Once FileVault is finished with its encryption, the only difference you will notice is that OS X prompts you to log in as soon as you start your computer, rather than once the OS has loaded. You’ll see a slightly different login screen—all gray, rather than a translucent one that shows your desktop image behind it.

Master Password

People forget their passwords. It happens. OS X provides a variety of ways to reset passwords: Administrators can reset passwords for other admins, as well as for standard, managed, and sharing accounts; if you’ve enabled it, you can also reset your password using your Apple ID, which is Apple’s recommended method for recovering a forgotten password.

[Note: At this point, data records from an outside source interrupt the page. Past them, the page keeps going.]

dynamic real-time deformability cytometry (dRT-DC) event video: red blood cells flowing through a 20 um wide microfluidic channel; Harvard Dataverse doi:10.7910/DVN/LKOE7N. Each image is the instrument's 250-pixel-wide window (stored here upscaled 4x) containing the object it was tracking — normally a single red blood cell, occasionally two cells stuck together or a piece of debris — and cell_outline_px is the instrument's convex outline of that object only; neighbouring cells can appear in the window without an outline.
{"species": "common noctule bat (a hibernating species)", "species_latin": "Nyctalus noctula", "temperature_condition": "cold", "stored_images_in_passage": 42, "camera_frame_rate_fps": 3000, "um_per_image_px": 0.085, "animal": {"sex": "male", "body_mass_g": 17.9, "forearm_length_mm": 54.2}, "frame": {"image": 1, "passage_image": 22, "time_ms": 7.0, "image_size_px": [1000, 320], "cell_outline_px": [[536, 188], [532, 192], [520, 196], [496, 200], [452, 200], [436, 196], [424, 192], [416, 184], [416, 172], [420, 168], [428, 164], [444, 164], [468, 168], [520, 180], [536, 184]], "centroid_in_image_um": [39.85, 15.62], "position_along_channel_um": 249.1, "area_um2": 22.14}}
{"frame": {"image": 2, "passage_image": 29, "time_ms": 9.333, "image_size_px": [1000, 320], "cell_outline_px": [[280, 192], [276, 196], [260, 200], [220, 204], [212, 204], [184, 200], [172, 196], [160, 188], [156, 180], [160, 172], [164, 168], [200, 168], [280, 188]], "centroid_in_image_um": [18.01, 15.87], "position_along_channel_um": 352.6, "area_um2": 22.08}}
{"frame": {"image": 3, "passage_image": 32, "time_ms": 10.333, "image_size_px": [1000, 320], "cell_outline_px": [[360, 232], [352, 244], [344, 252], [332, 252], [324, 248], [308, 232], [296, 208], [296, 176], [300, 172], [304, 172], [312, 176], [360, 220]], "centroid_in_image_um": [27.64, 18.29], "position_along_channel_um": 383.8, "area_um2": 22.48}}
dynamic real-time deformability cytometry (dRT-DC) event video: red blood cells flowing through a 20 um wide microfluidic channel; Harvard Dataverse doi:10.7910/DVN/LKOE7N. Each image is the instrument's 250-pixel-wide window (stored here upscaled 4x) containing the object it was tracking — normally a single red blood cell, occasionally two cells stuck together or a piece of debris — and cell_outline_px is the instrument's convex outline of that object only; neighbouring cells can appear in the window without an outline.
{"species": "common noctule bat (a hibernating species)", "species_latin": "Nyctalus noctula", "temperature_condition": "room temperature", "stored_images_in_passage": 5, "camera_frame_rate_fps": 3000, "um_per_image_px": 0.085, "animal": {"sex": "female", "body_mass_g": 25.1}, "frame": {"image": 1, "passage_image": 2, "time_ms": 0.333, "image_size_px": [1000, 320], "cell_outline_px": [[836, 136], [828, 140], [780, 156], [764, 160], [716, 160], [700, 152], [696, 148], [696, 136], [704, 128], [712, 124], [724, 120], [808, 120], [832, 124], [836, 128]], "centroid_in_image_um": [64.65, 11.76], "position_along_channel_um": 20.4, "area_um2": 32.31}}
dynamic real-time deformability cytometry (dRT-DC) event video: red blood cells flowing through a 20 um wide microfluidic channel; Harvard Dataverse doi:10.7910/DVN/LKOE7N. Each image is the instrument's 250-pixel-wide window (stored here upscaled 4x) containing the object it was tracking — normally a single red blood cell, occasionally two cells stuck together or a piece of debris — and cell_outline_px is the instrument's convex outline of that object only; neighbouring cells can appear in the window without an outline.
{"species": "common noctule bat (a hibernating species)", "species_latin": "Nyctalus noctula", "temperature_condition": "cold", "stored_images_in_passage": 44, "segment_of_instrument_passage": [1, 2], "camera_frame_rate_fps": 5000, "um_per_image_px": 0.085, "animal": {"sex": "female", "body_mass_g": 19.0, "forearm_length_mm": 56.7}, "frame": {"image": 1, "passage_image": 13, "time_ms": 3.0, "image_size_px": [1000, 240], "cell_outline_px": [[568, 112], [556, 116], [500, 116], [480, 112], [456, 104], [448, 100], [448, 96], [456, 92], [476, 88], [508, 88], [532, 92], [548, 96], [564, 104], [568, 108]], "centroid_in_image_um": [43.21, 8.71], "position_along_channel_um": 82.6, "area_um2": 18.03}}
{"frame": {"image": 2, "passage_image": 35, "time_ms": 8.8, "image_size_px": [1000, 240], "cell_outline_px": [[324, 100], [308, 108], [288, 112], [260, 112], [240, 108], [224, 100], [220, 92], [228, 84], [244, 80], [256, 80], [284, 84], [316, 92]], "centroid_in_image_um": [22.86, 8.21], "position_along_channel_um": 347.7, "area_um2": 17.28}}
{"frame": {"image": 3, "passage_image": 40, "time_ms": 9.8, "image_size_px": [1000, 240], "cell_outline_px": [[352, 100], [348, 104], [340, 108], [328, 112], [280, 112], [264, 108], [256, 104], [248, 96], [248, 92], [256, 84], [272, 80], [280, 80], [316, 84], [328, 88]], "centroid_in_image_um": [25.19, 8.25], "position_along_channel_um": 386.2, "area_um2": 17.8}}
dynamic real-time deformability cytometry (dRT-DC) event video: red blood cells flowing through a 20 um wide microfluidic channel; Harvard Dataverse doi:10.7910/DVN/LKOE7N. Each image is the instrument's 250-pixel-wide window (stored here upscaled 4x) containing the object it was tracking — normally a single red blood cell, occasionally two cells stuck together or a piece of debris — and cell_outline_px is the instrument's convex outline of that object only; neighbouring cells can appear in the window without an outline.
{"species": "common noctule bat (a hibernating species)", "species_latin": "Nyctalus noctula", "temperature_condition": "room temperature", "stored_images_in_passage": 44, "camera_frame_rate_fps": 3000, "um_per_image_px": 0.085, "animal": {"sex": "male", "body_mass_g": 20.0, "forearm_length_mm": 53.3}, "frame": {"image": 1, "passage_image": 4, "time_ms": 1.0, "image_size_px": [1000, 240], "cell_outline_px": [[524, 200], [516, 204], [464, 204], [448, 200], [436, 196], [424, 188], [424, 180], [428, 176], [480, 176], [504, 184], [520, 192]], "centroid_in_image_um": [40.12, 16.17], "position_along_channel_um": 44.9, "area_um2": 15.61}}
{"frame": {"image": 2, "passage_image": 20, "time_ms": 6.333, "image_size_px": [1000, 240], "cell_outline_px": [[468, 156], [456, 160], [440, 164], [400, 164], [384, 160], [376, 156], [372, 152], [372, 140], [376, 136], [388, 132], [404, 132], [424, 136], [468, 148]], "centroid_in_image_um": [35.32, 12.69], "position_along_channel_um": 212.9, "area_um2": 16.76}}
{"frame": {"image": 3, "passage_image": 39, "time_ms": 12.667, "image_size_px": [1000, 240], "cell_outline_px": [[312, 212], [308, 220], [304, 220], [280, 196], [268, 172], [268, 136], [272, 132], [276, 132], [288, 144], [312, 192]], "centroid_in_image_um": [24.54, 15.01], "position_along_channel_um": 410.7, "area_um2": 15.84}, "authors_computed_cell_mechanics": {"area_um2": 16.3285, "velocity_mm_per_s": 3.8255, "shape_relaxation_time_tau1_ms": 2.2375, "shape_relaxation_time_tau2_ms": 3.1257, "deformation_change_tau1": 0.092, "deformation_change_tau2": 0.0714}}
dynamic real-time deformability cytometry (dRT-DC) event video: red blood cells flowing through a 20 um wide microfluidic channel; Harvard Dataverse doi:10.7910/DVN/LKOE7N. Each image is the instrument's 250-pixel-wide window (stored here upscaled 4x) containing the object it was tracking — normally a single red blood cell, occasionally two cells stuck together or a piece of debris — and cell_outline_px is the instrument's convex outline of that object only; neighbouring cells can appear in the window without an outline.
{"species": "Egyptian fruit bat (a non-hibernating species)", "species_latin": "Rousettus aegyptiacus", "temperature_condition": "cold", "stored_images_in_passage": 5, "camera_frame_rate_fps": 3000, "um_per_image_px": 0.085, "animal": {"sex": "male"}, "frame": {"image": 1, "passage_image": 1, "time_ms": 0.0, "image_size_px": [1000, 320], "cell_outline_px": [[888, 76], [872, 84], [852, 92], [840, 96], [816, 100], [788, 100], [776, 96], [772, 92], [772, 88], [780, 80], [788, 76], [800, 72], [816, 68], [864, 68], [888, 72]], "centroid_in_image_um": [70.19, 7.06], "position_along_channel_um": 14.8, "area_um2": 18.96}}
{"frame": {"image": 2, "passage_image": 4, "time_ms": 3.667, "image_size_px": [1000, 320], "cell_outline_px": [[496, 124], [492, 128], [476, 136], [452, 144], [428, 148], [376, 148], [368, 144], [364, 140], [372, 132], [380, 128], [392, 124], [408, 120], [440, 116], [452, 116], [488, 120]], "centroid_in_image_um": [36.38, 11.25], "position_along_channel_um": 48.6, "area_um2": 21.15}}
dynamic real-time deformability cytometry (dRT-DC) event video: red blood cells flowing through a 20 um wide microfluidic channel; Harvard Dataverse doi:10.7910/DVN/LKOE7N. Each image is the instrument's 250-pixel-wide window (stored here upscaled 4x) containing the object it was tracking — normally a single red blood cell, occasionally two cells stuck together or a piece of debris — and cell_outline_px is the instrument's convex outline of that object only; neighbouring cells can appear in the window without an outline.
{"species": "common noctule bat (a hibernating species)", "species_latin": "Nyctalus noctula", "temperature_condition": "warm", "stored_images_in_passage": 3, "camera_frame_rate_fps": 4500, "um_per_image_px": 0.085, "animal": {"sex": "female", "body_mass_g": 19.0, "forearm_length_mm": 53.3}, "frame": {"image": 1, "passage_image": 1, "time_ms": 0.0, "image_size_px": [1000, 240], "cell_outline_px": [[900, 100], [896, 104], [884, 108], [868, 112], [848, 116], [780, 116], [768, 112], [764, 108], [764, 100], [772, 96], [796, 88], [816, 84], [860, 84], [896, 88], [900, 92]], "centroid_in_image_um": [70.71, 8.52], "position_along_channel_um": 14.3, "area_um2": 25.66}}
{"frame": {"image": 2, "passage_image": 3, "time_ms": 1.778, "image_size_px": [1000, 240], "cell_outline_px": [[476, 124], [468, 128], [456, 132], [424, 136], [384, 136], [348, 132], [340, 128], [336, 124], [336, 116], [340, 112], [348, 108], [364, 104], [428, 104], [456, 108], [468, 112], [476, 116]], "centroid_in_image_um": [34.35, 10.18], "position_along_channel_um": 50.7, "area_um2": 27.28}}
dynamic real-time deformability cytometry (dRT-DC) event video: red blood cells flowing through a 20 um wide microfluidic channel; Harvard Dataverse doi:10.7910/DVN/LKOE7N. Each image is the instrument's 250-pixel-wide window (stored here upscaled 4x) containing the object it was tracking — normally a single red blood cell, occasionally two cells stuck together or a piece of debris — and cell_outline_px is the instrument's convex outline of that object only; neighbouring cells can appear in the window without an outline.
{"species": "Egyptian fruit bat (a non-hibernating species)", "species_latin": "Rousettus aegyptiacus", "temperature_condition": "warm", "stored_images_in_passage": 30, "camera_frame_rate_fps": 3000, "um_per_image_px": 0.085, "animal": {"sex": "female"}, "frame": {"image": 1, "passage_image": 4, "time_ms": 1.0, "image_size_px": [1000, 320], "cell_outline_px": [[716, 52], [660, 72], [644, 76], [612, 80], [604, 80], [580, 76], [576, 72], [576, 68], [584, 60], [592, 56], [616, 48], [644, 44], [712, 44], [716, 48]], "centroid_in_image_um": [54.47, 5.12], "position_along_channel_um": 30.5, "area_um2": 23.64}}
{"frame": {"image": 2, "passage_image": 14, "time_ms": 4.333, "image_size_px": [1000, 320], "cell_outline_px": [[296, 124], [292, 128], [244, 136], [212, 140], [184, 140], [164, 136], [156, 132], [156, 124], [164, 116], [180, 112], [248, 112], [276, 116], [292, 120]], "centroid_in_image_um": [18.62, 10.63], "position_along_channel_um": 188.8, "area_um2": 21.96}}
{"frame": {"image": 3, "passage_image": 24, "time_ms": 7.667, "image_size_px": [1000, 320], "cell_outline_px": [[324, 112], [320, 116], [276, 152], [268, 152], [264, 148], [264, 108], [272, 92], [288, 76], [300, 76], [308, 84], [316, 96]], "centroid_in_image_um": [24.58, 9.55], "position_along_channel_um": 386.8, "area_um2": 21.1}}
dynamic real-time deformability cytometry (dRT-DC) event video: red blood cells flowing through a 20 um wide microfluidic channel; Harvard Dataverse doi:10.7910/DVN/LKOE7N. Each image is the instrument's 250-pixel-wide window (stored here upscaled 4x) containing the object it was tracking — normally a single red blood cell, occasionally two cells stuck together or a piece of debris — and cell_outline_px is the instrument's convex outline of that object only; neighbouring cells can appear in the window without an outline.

One additional option is to create a master password for your machine, which you can use as a sort of override to reset any user account password—even on an account protected by FileVault.

To set a master password, do the following:

  1. Go to the Users & Groups preference pane and click the gear icon at the bottom of the list.
  2. Choose Set Master Password, and you’ll get a familiar-looking dialog.
  3. Enter and verify the master password, along with an optional password hint (4.13). Click OK.


    4.13 Setting up a master password

Once a master password is set, if you attempt to log in to an account and fail several times, you’ll be prompted to use the master password and create a new password for that account. You can change your master password by going back to the Users & Groups pane and choosing Change Master password from the gear icon, but keep in mind that you’ll need to provide the current master password in order to do so.